Ben wheeled back around and we watched the spider trot away behind my side of the bed.

“I thought I had it,” he said (rather unconvincingly).

“You were five inches to the right of it,” I said.

“Oh. I really thought I had it.”

“Yeah, right,” I said. “Now it’ll crawl into our clothes chest and have babies. We’ll probably swallow it tonight when sleeping…” I continued, scaring Ben into action for the next time. “Actually, it will probably bite our face and lay eggs under our skin where baby spiders will burst out of our skin when hit by a ball.” It happened to a kid in our high school, so my prediction was not totally unfounded. And, he knew it.

“Oh, man. I should have tried harder,” Ben said. Unfortunately, the waver in his voice and the twitching corners of his mouth told me otherwise.

Tuesday, June 3, 2008

Field Trip

Today, I accompanied my kindergartners on their field trip to the zoo.
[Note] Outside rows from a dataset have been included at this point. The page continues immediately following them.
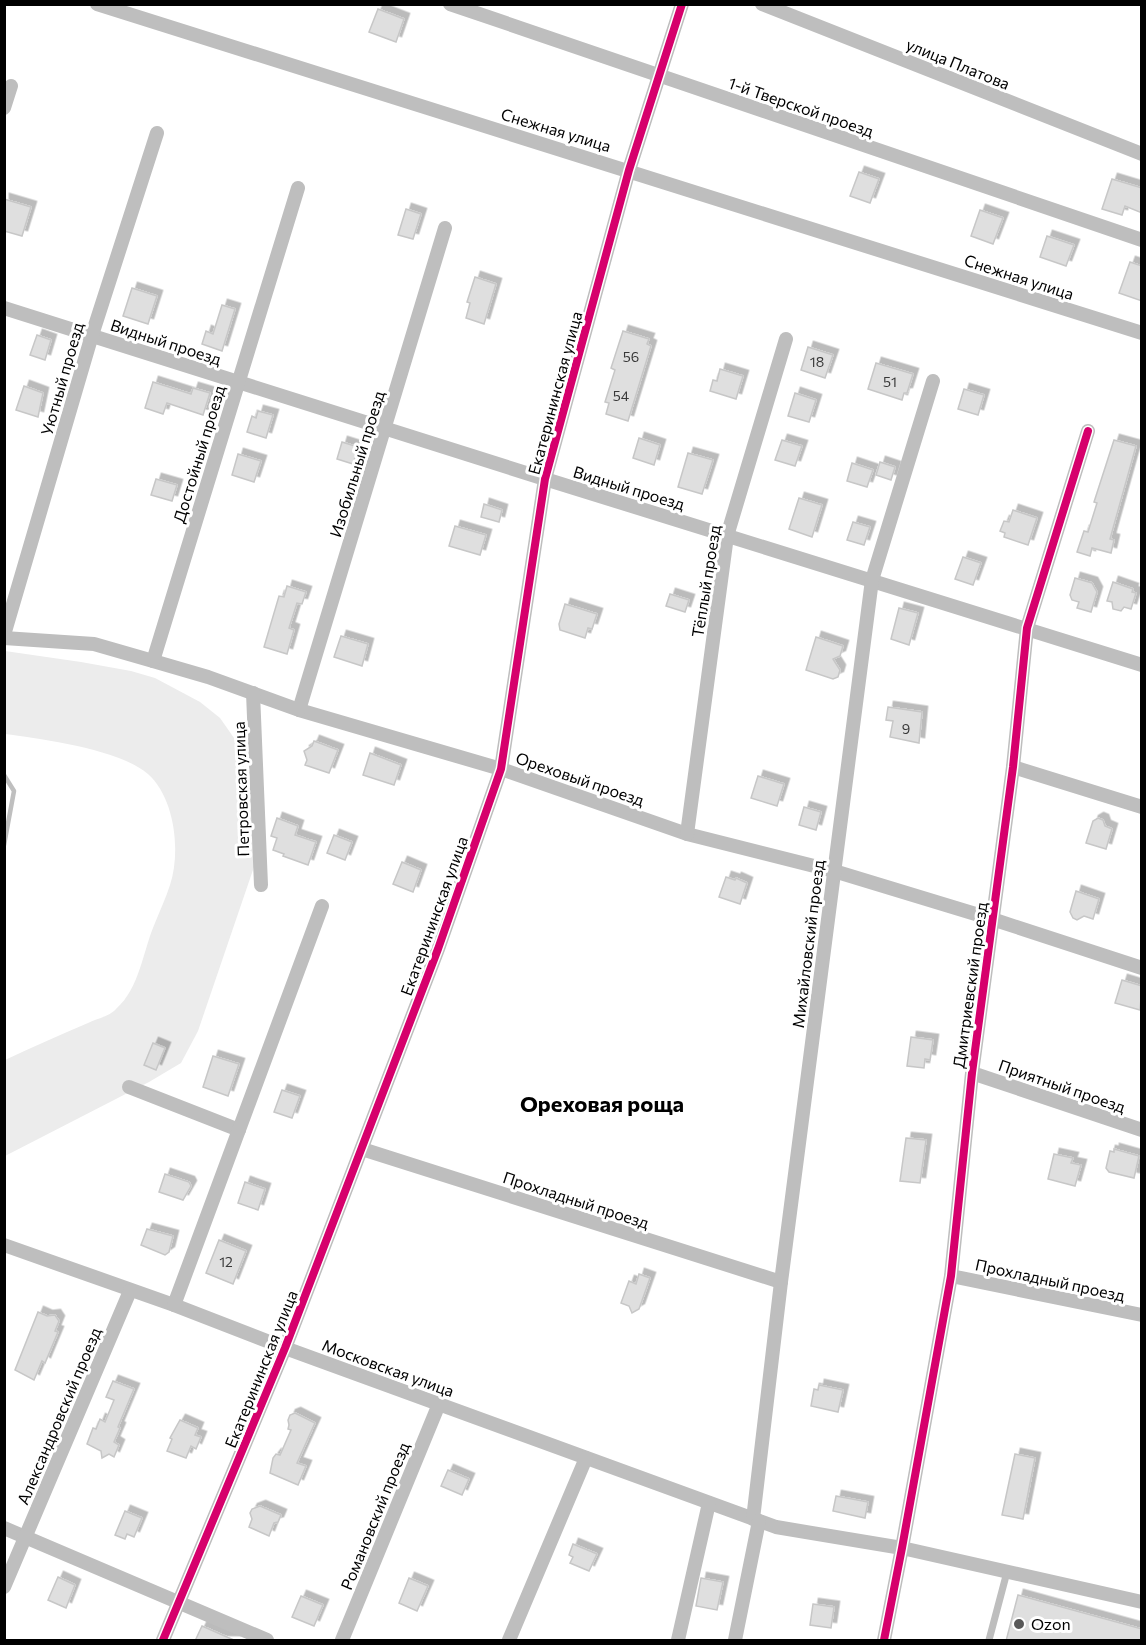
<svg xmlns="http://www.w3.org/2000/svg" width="1146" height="1645" font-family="Commissioner,sans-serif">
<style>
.green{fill:#ececec}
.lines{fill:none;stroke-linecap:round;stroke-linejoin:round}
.stream{stroke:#bfbfbf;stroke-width:4.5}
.building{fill:#dfdfdf;stroke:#c7c7c7;stroke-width:1.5;filter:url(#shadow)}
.service{stroke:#bebebe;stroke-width:7}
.minor{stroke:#bebebe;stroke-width:14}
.cycleway-casing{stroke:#fff;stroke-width:11}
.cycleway{stroke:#d6006c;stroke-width:8}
.poi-dot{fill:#595959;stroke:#fff;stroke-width:2}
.labels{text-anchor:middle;stroke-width:6;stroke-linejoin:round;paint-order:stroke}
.number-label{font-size:14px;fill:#383838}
.street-label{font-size:16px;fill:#000;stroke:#fff}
.poi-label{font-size:16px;fill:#000;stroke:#fff;text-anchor:start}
.district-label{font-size:22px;font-weight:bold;fill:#000;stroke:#fff}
</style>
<defs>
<filter id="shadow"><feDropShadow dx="5.5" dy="-5.5" stdDeviation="0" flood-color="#0004"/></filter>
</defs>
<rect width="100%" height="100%" fill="#fff"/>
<path class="green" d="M5,651L81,662L131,671L155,678L200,702L220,718L234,738L251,788L255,864L198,1031L181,1063L149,1082L5,1156V1060C32,1047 60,1035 88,1023C96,1019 110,1016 116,1009C140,988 143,950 155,923C160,910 166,898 170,885C181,852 175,798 148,774C119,749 42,739 5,734Z"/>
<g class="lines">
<polyline class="stream" points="4,775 14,791 4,845"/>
</g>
<g class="building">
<polygon points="378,9 404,19 396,42 369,32"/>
<polygon points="859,172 879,179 870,203 850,196"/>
<polygon points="1112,179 1142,188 1142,213 1125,206 1122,215 1102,209"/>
<polygon points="4,199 31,207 22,236 4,231"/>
<polygon points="406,209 421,214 413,239 398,235"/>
<polygon points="980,210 1003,218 993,244 971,236"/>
<polygon points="1047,236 1074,245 1066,266 1040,257"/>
<polygon points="1130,262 1142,266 1142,301 1119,293"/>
<polygon points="475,277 496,284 484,324 466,318 470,303 467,302"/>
<polygon points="132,288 157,296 148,324 123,316"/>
<polygon points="222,305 235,309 222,351 202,344 206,331 213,334"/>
<polygon points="623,331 649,339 647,344 651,346 628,421 606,414 609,403 605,402 615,370 611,368"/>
<polygon points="37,335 51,340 45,360 30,355"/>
<polygon points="808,347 833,355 825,378 801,370"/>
<polygon points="876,363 913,374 907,393 904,393 902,400 868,389"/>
<polygon points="720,369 743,376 736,399 710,391 713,380 717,381"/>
<polygon points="153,382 191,394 193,388 210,393 203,415 167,403 163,414 145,408"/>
<polygon points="24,386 43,393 38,417 16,410"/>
<polygon points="964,389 984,395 978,415 958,409"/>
<polygon points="795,393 816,400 809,422 788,416"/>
<polygon points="258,411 273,415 266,438 247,432 252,416 256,418"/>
<polygon points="639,438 660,445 654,465 633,458"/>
<polygon points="782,440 802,446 795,466 775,460"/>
<polygon points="1114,440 1136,446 1110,539 1114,540 1111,553 1092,548 1090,556 1077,552 1084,531 1088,532 1097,503 1094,502"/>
<polygon points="342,442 358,447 353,464 337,459"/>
<polygon points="688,453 713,460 702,494 678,487"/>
<polygon points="238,454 261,461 254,482 232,475"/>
<polygon points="880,462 895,467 891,480 876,475"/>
<polygon points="852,463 873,470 867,487 847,481"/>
<polygon points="156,479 177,485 172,501 151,495"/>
<polygon points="799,498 822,505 812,537 789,529"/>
<polygon points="484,504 502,510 499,522 481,517"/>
<polygon points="1013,510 1037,518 1028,545 1004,537 1005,533 1000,531 1004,521 1009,522"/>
<polygon points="853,522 870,527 864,545 847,540"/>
<polygon points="455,526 486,535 480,555 449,546"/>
<polygon points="963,557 981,563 973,585 955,579"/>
<polygon points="1075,578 1092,583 1097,592 1091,612 1077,608 1079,602 1072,600 1070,595"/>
<polygon points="1113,582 1133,589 1132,592 1136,593 1131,609 1124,607 1121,611 1113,609 1112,602 1107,601"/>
<polygon points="287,586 306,592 302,604 297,603 289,628 294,630 287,654 264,647 279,596 284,597"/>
<polygon points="670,594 689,600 685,612 666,606"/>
<polygon points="565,604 597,614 592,629 588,628 585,638 560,630 559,624"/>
<polygon points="899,608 918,613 909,645 891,639"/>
<polygon points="341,636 368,644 362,666 334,657"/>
<polygon points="816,637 843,646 840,656 833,659 840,670 838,677 833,679 806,670"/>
<polygon points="888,707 922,712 919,743 890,737 893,721 886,720"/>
<polygon points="314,741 338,750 329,773 305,765 307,760 304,751 312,746"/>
<polygon points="370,753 401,765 394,785 363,775"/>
<polygon points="758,776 784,784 777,806 751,798"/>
<polygon points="804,807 821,812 816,830 799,825"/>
<polygon points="277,818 298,826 295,835 316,842 308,865 283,856 284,854 273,850 277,838 271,836"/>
<polygon points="1098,818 1103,820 1105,826 1112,829 1106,849 1086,843 1093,821"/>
<polygon points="334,835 352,842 345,860 327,853"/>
<polygon points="402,862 421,870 413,892 393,884"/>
<polygon points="726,877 735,880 736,878 747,883 740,904 719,897"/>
<polygon points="1076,891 1099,899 1093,919 1084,916 1077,920 1073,918 1070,912"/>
<polygon points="1122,980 1142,986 1140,1010 1115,1003"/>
<polygon points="911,1037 933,1040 930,1060 925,1059 924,1068 907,1066"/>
<polygon points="153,1043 165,1048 156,1070 144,1065"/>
<polygon points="213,1056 239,1064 228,1096 203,1087"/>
<polygon points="282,1090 300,1096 292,1118 274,1112"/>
<polygon points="906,1138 926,1140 920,1183 900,1181"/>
<polygon points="1114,1149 1139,1156 1134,1178 1109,1172 1106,1168 1110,1151 1114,1152"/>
<polygon points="1054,1154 1073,1158 1071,1163 1081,1165 1075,1186 1048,1179"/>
<polygon points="165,1174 189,1182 191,1186 183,1200 159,1192"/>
<polygon points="245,1182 265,1189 258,1210 238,1203"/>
<polygon points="147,1229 173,1236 169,1252 165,1255 141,1245"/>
<polygon points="219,1240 246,1251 233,1284 206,1273"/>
<polygon points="639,1274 650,1278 639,1309 632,1313 629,1306 621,1303 629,1281 636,1284"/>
<polygon points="38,1312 47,1316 55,1315 59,1321 55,1331 58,1332 45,1363 42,1361 34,1380 15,1370"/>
<polygon points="113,1381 134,1389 118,1427 120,1428 114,1442 119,1445 114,1457 109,1454 102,1458 101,1451 87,1444 93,1428 96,1429 100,1419 105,1422 114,1400 106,1397"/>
<polygon points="819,1385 843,1390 838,1412 811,1406 814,1389 818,1390"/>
<polygon points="295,1413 315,1423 297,1463 306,1466 298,1485 270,1473 273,1458 276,1454 280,1455 291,1430 288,1429 289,1425 288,1420 290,1415"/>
<polygon points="180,1420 198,1428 195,1435 201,1437 196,1449 191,1446 186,1458 167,1451 172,1439 170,1438"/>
<polygon points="1015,1454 1035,1458 1023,1519 1002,1515"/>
<polygon points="448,1470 469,1479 462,1495 441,1486"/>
<polygon points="836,1496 868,1502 865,1518 833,1511"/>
<polygon points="260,1506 281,1515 278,1522 274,1523 269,1536 249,1527 252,1519 250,1513 252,1509"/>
<polygon points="125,1511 142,1518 134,1537 127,1534 125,1539 115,1535"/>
<polygon points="573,1544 597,1554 589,1571 570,1563 573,1557 569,1555"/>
<polygon points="58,1577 75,1585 66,1608 48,1600"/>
<polygon points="409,1578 428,1586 417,1611 399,1603"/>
<polygon points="701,1578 723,1582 717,1610 696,1606"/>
<polygon points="1018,1595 1142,1629 1142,1641 1006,1641"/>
<polygon points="301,1596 323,1605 314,1626 292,1617"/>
<polygon points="813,1604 834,1607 831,1628 810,1625"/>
<polygon points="202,1626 236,1641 195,1641"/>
</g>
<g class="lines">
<polyline class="service" points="989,1640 1007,1572"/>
<g class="minor">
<polyline points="97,4 1142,333"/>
<polyline points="450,4 1142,240"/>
<polyline points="762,4 1142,154"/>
<polyline points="4,108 11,86"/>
<polyline points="4,308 545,479 1142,665"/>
<polyline points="4,635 92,335 157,133"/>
<polyline points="4,638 94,644 153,661 208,677 299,710 501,769 687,834 834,871 992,919 1142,968"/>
<polyline points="153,661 298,188"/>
<polyline points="253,693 261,885"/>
<polyline points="299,710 445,228"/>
<polyline points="1013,767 1142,807"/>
<polyline points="687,834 727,536 786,339"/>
<polyline points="972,1073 1142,1130"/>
<polyline points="129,1087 239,1130"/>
<polyline points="362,1149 781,1282"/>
<polyline points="4,1245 174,1305 285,1348 776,1527 902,1548 1142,1602"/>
<polyline points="951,1276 1142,1315"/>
<polyline points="174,1305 322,906"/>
<polyline points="753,1519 781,1282 872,580 933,381"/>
<polyline points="4,1528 267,1640"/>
<polyline points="4,1587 130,1291"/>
<polyline points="163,1640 285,1348 438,949 501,769 545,479 629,170 682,4"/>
<polyline points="342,1640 439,1404"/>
<polyline points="509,1640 586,1458"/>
<polyline points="678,1640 709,1503"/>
<polyline points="735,1640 759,1521"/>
<polyline points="884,1640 902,1548 951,1276 972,1073 1013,767 1027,628 1088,431"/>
</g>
<defs>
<g id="cycleway">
<polyline points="163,1640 285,1348 438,949 501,769 545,479 629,170 682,4"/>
<polyline points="884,1640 902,1548 951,1276 972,1073 1013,767 1027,628 1088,431"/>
</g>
</defs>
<use href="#cycleway" class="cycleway-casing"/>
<use href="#cycleway" class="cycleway"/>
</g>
<circle class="poi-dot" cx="1019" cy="1624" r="6"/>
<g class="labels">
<g class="number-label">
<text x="631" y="362">56</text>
<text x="817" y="367">18</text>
<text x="890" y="387">51</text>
<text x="621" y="401">54</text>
<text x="906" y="734">9</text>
<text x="226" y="1267">12</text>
</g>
<g class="street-label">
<text transform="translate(958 64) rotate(22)" y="6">улица Платова</text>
<text transform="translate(801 107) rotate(19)" y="6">1-й Тверской проезд</text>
<text transform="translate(556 130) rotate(17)" y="6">Снежная улица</text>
<text transform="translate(1019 277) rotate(18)" y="6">Снежная улица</text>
<text transform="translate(166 342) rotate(18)" y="6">Видный проезд</text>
<text transform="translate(62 379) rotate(-74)" y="6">Уютный проезд</text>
<text transform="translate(555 393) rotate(-75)" y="6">Екатерининская улица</text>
<text transform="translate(199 454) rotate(-73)" y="6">Достойный проезд</text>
<text transform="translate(357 464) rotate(-73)" y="6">Изобильный проезд</text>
<text transform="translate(629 488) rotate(17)" y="6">Видный проезд</text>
<text transform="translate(706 581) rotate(-81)" y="6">Тёплый проезд</text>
<text transform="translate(580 779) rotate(19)" y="6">Ореховый проезд</text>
<text transform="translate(241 789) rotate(-92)" y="6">Петровская улица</text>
<text transform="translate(434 916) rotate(-70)" y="6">Екатерининская улица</text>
<text transform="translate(808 944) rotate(-83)" y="6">Михайловский проезд</text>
<text transform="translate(970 985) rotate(-82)" y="6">Дмитриевский проезд</text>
<text transform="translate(1062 1086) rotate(19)" y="6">Приятный проезд</text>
<text transform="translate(576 1200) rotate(18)" y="6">Прохладный проезд</text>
<text transform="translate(1050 1280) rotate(12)" y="6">Прохладный проезд</text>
<text transform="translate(388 1368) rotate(20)" y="6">Московская улица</text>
<text transform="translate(261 1369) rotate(-68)" y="6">Екатерининская улица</text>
<text transform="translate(59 1416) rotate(-67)" y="6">Александровский проезд</text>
<text transform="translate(375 1516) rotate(-68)" y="6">Романовский проезд</text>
</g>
<g class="poi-label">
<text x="1031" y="1630">Ozon</text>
</g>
<g class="district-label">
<text x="602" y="1112">Ореховая роща</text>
</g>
</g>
<rect width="1146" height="1645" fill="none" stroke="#000000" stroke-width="12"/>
</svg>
My favorite exhibit involved two frisky prairie dogs that humped for two minutes straight and the twenty five children that watched with wonder and excitement.

“They really like each other!”

“They’re friends!”

“Look, they’re playing with each other!” (Not an entirely wrong generalization).

When one child asked me to elaborate on the rendezvous, the only answer I could muster after hours in the hot sun chasing five year olds was, “Watch Animal Planet.”